「中学受験は親の受験」といわれるほど、保護者のサポートが不可欠な現在の受験シーン。しかし、その熱意がいつしか親自身の自己実現にすり替わってしまったとき、親子の溝は深まってしまうこともあります。ある母娘のケースから、親の過度な期待が子どもに与える長期的な影響と、現代の中学受験における「伴走」の在り方について、最新調査をもとに紐解いていきます。
「お母さんのコンプレックスを押し付けないで!」中学受験に全力を注いだ45歳母、合格から5年後に娘が放った「絶望のひと言」 (※写真はイメージです/PIXTA)

あなたを私の二の舞にはさせない

都内在住の佐藤美咲さん(45歳・仮名)。かつて大手企業で働いていましたが、長女・真由さん(仮名)の出産を機に退職しました。そして5年前、真由さんの中学受験に全力を注ぎます。その背景には、彼女が長年抱え続けてきた「学歴コンプレックス」がありました。

 

美咲さんはかつて、女子最難関校を目指しながらも不合格。滑り止めの私立中学に進み、大学はMARCHの一角を卒業しました。社会人時代、東大や早慶出身の同僚たちにどこか劣等感を抱き、「あの時、第一志望に受かっていれば、私の人生は違ったはずだ」という思いを捨てきれずにいたのです。

 

「自分の人生は中学受験で変わってしまったという思いがずっとあって……娘にはあんな悔しさを味わわせたくない。私がしっかりと支えれば、必ず最高の結果が出るはずだと思っていました」

 

真由さんが小学校4年生に進級する春、進学塾に入塾。
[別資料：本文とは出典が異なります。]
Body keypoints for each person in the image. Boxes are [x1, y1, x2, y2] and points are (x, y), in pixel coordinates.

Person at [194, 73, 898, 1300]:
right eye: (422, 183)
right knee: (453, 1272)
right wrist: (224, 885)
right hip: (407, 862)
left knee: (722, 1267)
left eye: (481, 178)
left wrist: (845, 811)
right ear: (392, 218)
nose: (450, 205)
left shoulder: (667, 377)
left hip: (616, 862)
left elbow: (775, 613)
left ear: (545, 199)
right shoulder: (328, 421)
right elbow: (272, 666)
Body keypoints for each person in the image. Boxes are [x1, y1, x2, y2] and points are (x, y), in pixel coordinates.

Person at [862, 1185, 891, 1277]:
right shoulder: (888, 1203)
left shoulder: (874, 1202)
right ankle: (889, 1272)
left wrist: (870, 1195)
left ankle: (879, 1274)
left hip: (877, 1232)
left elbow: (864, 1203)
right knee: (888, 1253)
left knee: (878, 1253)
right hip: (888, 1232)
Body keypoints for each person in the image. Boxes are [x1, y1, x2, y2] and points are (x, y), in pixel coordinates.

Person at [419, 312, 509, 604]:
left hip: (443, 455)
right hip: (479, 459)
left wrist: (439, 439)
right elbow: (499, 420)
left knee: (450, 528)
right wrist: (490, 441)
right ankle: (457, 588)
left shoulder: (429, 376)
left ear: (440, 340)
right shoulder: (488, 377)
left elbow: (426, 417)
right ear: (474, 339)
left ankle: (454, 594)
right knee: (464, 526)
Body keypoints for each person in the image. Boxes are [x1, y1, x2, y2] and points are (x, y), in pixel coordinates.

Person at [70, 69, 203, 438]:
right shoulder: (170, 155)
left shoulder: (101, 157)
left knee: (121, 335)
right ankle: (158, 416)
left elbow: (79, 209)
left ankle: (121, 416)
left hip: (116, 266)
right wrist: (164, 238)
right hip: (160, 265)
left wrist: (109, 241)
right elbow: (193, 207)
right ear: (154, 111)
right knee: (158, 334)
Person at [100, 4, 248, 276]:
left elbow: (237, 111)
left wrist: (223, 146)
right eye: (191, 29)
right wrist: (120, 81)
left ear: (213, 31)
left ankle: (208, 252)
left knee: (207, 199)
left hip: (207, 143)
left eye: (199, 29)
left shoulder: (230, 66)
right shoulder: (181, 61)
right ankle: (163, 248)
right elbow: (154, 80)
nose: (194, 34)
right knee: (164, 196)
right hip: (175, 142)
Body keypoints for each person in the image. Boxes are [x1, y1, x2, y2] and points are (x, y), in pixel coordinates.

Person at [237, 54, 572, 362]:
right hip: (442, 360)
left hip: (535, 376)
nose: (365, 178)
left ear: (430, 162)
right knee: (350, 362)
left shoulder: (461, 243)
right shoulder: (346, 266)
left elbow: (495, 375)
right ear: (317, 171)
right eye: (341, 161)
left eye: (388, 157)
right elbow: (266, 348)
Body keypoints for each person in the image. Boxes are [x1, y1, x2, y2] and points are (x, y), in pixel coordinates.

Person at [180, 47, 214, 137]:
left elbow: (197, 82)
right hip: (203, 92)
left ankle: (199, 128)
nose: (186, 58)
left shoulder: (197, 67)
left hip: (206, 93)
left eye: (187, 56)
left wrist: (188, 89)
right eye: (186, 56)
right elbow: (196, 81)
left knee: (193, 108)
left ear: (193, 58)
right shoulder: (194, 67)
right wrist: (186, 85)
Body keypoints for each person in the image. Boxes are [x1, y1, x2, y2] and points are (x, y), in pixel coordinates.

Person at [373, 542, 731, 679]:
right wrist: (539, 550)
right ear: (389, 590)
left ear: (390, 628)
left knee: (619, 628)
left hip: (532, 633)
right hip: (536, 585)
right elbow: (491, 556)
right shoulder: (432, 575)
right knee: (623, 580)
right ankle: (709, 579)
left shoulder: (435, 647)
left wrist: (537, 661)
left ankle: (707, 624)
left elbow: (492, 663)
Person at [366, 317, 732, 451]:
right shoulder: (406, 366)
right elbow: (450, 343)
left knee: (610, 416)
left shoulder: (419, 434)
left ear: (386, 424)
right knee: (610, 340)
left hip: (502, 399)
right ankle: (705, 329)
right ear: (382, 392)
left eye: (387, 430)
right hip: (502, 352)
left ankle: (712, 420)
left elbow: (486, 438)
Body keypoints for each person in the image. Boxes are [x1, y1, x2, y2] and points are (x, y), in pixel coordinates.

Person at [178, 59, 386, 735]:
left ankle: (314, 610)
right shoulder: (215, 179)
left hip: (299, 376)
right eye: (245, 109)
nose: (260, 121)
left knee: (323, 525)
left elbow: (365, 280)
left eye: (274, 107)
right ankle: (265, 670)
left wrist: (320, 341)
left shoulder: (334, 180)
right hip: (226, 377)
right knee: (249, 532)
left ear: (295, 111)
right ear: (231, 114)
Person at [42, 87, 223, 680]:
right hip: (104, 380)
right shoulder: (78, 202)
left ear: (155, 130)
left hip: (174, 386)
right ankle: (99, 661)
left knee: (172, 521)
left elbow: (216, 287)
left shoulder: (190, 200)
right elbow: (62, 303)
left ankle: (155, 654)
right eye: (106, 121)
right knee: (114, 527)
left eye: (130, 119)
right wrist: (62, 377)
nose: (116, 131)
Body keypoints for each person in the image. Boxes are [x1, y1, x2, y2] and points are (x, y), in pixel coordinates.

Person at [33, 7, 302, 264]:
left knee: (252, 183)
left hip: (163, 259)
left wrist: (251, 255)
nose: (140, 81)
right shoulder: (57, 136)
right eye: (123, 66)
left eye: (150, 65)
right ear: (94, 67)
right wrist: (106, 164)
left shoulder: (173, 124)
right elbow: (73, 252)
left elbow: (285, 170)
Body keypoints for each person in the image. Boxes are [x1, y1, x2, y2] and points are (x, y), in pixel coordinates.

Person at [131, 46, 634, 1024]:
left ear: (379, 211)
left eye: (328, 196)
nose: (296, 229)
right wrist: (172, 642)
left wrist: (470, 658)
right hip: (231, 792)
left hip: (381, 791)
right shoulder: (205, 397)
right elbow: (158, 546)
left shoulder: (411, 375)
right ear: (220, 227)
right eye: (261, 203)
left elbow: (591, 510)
美咲さんの生活は塾のスケジュールを中心に回り始めました。膨大なプリントの整理、栄養バランスを考え抜いた弁当作り、そして毎日の進捗管理。真由さんは母親の期待に応えようと必死に勉強し、見事、第一志望の難関校に合格しました。しかし、中学・高校と進むにつれ、母子の間には形容しがたい壁ができていきました。

 

決裂のきっかけは、期末試験を控えた真由さんがスマートフォンを触っていたことでした。美咲さんは、つい強い口調で注意してしまったといいます。

 

「スマホばかり見て! いま頑張らないと希望の学部にいけないわよ。お母さんがどれだけ苦労して、あなたを支えてきたと思っているの!」

 

その瞬間、真由さんは手に持っていたスマートフォンを、リビングの床に叩きつけました。

 

「私の中学受験はお母さんの人生のやり直しだっただけでしょ。お母さんのコンプレックスを私に押し付けないでよ!」

 

砕けた画面をそのままに、真由さんは家を飛び出しました。それ以来、母娘の間には大きな溝が生まれてしまい、今なお修復できずにいるといいます。